(Plain-text document sources)
::::::

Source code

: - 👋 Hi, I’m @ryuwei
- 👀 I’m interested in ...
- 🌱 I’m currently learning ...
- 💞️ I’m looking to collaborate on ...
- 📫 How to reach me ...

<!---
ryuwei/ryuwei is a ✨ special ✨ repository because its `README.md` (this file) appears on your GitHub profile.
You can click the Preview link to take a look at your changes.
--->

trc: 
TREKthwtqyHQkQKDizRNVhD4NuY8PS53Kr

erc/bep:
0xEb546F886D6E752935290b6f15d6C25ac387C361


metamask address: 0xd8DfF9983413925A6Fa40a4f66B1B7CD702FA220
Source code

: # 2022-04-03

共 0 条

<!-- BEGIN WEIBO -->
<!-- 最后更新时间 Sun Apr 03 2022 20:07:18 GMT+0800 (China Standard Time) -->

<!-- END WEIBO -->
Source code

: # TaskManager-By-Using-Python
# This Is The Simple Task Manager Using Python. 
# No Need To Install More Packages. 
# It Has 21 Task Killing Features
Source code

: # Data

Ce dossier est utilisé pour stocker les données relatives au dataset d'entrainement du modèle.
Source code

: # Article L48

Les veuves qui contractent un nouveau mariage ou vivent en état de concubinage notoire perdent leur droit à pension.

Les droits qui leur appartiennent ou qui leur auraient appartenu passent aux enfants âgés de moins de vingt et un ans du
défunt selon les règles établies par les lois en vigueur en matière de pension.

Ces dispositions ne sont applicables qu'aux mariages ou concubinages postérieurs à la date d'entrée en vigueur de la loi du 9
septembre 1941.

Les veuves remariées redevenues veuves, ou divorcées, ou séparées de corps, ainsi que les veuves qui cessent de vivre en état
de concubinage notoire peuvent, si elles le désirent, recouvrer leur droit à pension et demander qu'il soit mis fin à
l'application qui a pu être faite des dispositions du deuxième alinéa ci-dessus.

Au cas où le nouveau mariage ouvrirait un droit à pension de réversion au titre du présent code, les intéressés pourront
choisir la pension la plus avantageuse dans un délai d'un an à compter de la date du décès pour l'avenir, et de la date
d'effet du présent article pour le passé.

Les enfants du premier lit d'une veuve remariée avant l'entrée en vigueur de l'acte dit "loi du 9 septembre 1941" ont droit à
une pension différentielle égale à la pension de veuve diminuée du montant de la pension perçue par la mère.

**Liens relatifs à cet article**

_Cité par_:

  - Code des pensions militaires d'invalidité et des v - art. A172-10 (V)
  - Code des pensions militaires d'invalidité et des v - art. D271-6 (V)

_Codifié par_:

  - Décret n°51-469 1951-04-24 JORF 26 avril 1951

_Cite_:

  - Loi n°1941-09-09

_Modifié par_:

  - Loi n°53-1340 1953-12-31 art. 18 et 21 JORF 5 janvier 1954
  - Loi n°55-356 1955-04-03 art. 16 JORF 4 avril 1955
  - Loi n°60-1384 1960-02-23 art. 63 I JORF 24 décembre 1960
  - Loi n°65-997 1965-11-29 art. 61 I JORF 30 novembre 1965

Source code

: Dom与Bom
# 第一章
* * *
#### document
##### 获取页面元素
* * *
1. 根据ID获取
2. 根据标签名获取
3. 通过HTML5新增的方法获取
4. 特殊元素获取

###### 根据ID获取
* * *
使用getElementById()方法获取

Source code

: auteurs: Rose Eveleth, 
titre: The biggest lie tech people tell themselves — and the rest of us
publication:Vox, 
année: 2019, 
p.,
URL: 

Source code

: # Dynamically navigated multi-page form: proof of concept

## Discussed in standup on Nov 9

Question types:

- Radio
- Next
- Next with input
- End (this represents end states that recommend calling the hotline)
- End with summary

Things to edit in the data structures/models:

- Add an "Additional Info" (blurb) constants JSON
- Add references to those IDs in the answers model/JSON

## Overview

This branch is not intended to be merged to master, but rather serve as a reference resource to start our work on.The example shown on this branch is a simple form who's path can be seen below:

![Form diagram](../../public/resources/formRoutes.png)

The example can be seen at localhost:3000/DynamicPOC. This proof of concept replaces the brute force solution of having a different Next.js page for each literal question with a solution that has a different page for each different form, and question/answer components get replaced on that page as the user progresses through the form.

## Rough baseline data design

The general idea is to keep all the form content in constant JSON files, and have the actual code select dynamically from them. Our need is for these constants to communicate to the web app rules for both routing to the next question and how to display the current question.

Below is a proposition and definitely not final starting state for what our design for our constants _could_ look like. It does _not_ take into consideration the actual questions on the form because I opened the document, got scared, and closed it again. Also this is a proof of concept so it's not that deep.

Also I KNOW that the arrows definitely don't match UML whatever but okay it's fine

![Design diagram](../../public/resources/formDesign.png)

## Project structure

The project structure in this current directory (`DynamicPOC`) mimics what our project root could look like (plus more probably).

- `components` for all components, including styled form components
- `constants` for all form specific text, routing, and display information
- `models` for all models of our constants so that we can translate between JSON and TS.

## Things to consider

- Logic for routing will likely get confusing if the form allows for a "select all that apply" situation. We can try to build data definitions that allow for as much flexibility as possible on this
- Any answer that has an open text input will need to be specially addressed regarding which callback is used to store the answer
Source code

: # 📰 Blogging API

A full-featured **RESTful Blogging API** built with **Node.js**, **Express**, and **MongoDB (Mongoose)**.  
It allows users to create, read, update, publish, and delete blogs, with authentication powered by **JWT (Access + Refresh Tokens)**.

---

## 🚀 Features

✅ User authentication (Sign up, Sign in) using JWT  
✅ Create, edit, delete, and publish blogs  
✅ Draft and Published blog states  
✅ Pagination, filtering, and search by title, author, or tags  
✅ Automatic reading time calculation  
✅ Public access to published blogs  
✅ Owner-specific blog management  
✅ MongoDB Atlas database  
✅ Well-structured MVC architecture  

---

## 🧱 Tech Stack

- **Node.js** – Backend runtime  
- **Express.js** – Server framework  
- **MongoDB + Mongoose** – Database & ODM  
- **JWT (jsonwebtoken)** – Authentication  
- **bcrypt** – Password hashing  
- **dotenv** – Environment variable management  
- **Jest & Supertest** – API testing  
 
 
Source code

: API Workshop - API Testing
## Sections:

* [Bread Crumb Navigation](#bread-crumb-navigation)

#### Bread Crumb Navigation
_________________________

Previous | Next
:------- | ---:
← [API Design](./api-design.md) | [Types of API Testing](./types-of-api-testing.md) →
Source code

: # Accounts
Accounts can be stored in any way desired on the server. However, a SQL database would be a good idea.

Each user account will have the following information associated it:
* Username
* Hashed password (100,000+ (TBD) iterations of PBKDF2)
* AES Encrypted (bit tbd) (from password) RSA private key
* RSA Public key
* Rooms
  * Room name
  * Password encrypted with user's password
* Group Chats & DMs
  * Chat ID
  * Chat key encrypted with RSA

::::::

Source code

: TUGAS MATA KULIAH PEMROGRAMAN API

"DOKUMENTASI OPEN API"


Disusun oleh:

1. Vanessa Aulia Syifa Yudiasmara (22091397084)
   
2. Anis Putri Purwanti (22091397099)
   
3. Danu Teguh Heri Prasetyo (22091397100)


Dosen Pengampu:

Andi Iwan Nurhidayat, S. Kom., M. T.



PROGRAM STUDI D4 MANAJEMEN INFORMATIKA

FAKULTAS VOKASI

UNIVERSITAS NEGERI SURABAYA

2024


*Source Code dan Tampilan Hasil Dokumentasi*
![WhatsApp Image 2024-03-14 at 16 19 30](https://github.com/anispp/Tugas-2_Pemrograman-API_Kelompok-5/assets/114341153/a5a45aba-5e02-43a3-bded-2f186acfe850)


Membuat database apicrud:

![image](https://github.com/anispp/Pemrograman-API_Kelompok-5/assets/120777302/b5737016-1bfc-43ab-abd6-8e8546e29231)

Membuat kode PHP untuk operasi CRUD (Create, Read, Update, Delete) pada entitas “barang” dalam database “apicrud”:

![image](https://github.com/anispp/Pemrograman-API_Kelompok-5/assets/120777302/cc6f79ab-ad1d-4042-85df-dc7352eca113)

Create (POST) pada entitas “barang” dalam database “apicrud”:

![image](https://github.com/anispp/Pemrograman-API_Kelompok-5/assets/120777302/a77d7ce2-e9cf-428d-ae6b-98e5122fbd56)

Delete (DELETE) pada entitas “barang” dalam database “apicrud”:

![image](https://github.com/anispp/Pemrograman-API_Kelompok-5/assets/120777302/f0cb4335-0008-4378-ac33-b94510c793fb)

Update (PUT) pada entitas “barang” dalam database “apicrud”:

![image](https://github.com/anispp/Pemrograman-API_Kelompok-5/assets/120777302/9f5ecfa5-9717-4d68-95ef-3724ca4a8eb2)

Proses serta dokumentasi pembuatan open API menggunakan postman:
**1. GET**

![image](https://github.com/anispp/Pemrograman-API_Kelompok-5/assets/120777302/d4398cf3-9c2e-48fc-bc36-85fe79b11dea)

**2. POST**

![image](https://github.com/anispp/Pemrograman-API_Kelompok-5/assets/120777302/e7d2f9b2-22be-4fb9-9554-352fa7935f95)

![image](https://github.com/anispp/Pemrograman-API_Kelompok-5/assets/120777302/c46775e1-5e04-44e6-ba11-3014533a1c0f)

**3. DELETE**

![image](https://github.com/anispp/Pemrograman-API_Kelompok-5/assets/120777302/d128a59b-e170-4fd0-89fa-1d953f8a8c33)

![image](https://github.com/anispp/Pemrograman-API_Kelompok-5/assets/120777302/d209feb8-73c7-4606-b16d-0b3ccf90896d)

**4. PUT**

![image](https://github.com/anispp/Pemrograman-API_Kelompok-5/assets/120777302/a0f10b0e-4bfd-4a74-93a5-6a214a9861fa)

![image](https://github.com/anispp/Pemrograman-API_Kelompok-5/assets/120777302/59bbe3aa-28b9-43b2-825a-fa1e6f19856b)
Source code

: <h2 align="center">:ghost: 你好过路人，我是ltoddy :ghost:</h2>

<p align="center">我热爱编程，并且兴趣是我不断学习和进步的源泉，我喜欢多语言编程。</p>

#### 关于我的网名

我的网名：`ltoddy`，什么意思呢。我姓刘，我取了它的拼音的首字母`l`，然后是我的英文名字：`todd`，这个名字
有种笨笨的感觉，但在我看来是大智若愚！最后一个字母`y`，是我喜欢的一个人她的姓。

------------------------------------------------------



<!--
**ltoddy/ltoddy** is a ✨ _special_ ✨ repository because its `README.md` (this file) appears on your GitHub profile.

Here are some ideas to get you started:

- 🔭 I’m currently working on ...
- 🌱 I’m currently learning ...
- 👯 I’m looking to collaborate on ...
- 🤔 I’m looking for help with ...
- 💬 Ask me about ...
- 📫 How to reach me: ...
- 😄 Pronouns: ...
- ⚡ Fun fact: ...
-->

::::::

What needs to be done >> Transcribe the records above from the line holding "Well-structured MVC architecture" down to the line holding "encrypted with RSA", inclusive, without adding anything.

Solution >>
✅ Well-structured MVC architecture  

---

## 🧱 Tech Stack

- **Node.js** – Backend runtime  
- **Express.js** – Server framework  
- **MongoDB + Mongoose** – Database & ODM  
- **JWT (jsonwebtoken)** – Authentication  
- **bcrypt** – Password hashing  
- **dotenv** – Environment variable management  
- **Jest & Supertest** – API testing  
 
 
Source code

: API Workshop - API Testing
## Sections:

* [Bread Crumb Navigation](#bread-crumb-navigation)

#### Bread Crumb Navigation
_________________________

Previous | Next
:------- | ---:
← [API Design](./api-design.md) | [Types of API Testing](./types-of-api-testing.md) →
Source code

: # Accounts
Accounts can be stored in any way desired on the server. However, a SQL database would be a good idea.

Each user account will have the following information associated it:
* Username
* Hashed password (100,000+ (TBD) iterations of PBKDF2)
* AES Encrypted (bit tbd) (from password) RSA private key
* RSA Public key
* Rooms
  * Room name
  * Password encrypted with user's password
* Group Chats & DMs
  * Chat ID
  * Chat key encrypted with RSA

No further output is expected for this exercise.